So I’ve got a string like “_____some text here 123”, and I need just the portion after the 5 underscores - i.e. I simply need to discard the 5 underscores.
The “truncate” operations don’t do it because they preserve X characters at the beginning or end of the string. What I need is a way to “trim” X characters from the start of the string. The only regex that I’ve found to work involves a “look behind assertion” which apparently JavaScript doesn’t support.
I’m not sure if this would work for all cases, but this might be worth a try!
If the string is in the “_____some text here 123” format each time, you can use this regex pattern to extract the text after an underscore:
[^]+$
This will leave a few underscores and the last part of the string. To remove the remaining underscores, you can then use :findandreplace to find all “_” and replace them with nothing.
Or, you can possibly use just the :findandreplace option to find “_____” and replace with empty.
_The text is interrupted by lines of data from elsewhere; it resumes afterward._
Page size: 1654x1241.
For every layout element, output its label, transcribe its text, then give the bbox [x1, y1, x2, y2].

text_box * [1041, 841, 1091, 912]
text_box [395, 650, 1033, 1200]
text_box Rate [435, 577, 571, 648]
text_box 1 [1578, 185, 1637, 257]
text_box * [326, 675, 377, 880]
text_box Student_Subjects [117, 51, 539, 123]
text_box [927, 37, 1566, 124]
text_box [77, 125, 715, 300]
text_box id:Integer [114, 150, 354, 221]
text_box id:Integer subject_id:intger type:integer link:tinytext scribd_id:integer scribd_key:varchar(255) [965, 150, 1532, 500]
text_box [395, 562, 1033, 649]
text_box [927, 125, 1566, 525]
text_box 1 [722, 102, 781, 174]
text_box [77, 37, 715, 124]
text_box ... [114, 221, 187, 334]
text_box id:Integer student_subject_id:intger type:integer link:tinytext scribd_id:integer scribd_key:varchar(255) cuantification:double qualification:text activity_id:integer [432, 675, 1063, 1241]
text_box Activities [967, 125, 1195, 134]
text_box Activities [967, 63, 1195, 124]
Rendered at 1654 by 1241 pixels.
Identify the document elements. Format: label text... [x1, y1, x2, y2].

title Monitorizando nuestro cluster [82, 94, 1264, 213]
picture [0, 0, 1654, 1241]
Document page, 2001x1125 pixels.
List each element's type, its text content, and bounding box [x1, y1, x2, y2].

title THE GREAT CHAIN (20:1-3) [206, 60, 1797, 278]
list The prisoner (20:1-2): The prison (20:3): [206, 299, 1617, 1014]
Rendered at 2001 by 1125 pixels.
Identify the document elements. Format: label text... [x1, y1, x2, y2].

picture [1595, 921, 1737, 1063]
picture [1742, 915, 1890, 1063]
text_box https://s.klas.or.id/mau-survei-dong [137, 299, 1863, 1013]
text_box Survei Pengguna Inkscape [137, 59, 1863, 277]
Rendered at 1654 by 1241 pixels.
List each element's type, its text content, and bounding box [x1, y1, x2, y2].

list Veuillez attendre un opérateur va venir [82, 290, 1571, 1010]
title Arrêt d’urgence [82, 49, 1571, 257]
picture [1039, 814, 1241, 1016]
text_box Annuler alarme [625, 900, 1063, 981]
Regex might only be needed if there is text before the underscores that you don’t need
For the sake of completeness, I’m actually using the 5 underscores as a delimiter joining two strings so that I can pass them in a query string as a single parameter.
I’m using regex with a lookahead to extract the first part, but I guess I had regex on the brain, because I totally missed the findandreplace operation.
It would be really handy to have a “split” operation that could break a string into a list based on an arbitrary string as a delimiter. It would also be cool to be able to access regex capture groups as a list as well.